Whether the law will drive physicians out of California is hard to predict, says Singleton, as it is unlikely patients will “rat out” a doctor if they have a good relationship.

“If in the case of COVID, you wrote your patient a prescription for ivermectin, you might have some activist pharmacist that might turn the doctor in,” said Singleton. “But this is the problem with laws like this: they can upend a person’s life.

“It’s sad they don’t take these things into account, but they don’t care,” said Singleton. “That is the bottom line: they don’t care.”

And Fauci?

Under California’s new standard, presidential health care advisor Anthony Fauci, M.D.,  could end up in the crosshairs.

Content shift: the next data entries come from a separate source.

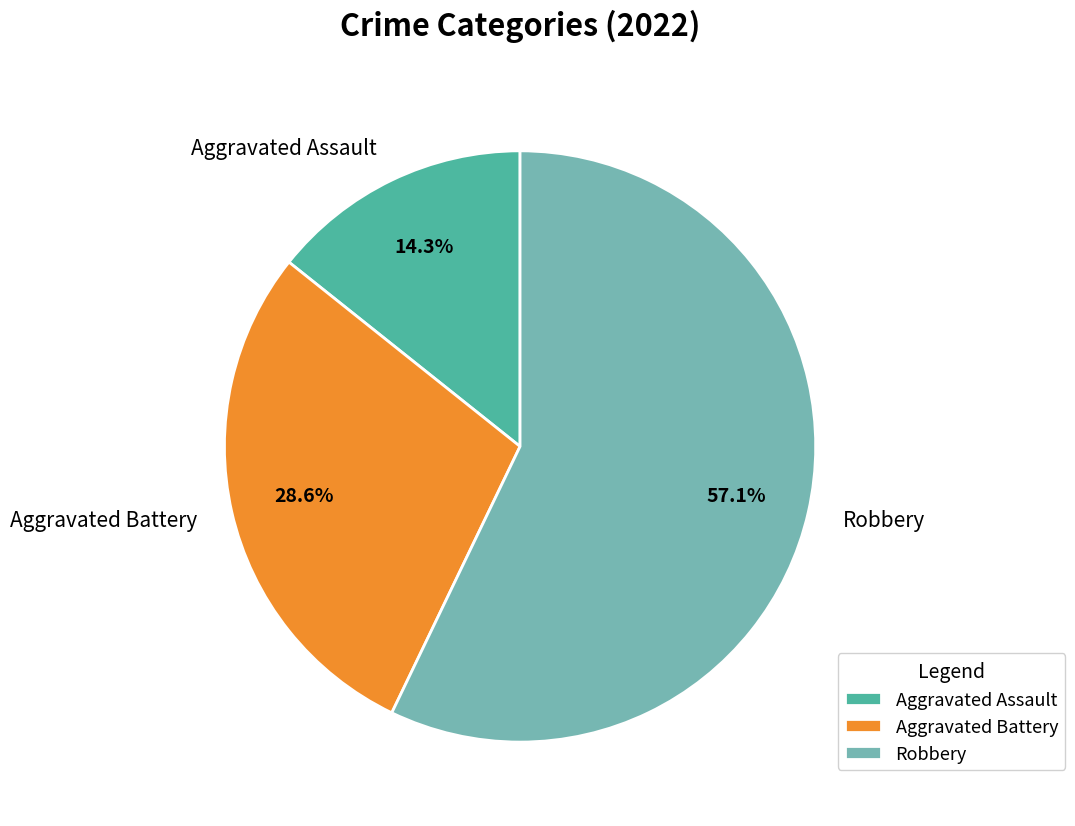

Between Aggravated Battery and Robbery, which is larger?

Robbery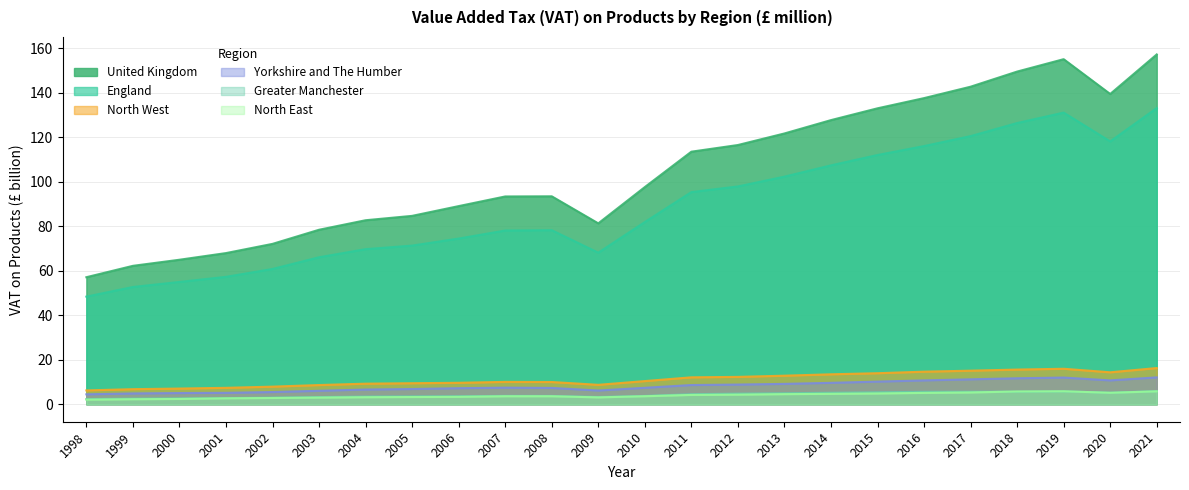

Which series has the widest spread of values?

United Kingdom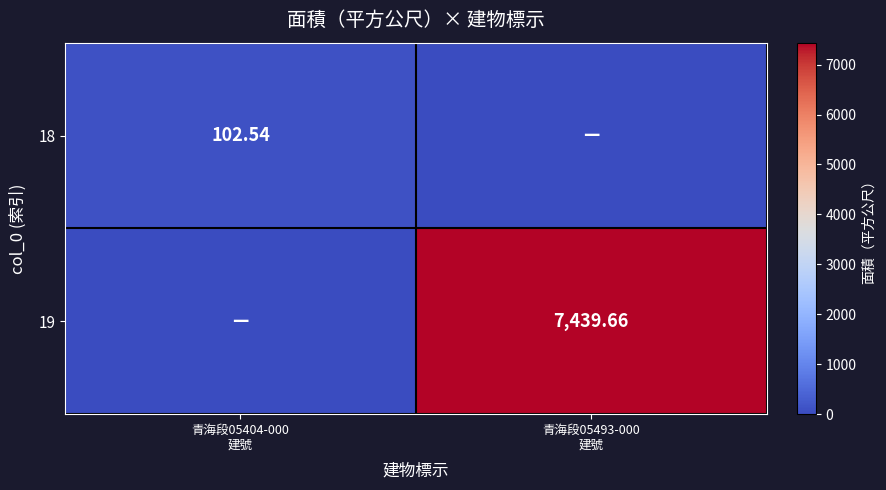

What is the average value of the 19 series?

3719.8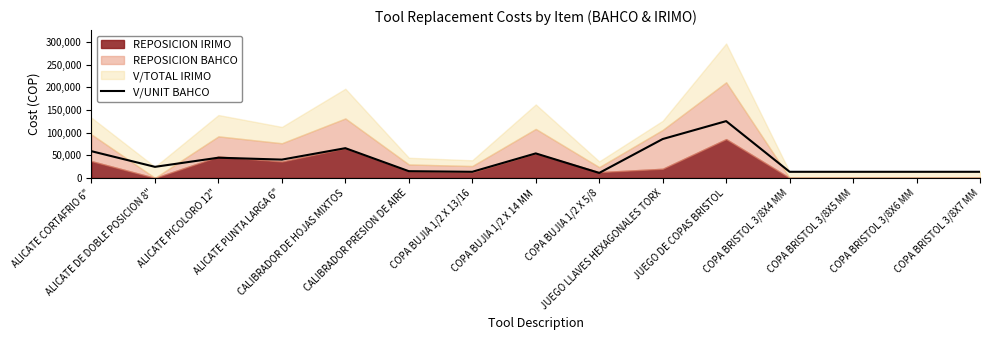

What is the approximate value at COPA BUJIA 1/2 X 14 MM?

54000.0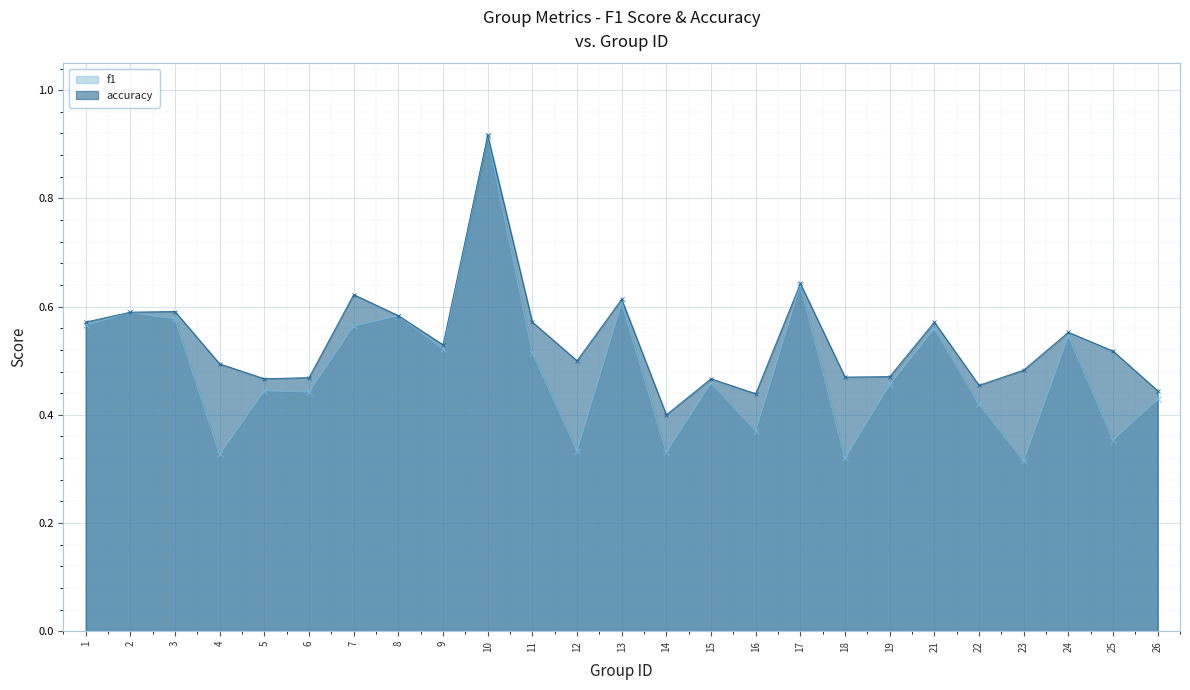

What is the difference between the maximum and minimum values in the accuracy series?

0.5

“No wonder he’s retiring,” wrote columnist Roger L. Simon in The Epoch Times.

“And where will the line be drawn?” wrote Simon. “Will it be no masks necessary, one mask necessary, two masks necessary, one week to break the curve, two weeks, six months, one booster, two boosters, boosters until we’re dead and buried? What constitutes misleading the public? Dr. Fauci, at one time or another, recommended all of the above in less than two years, and that’s barely getting started.”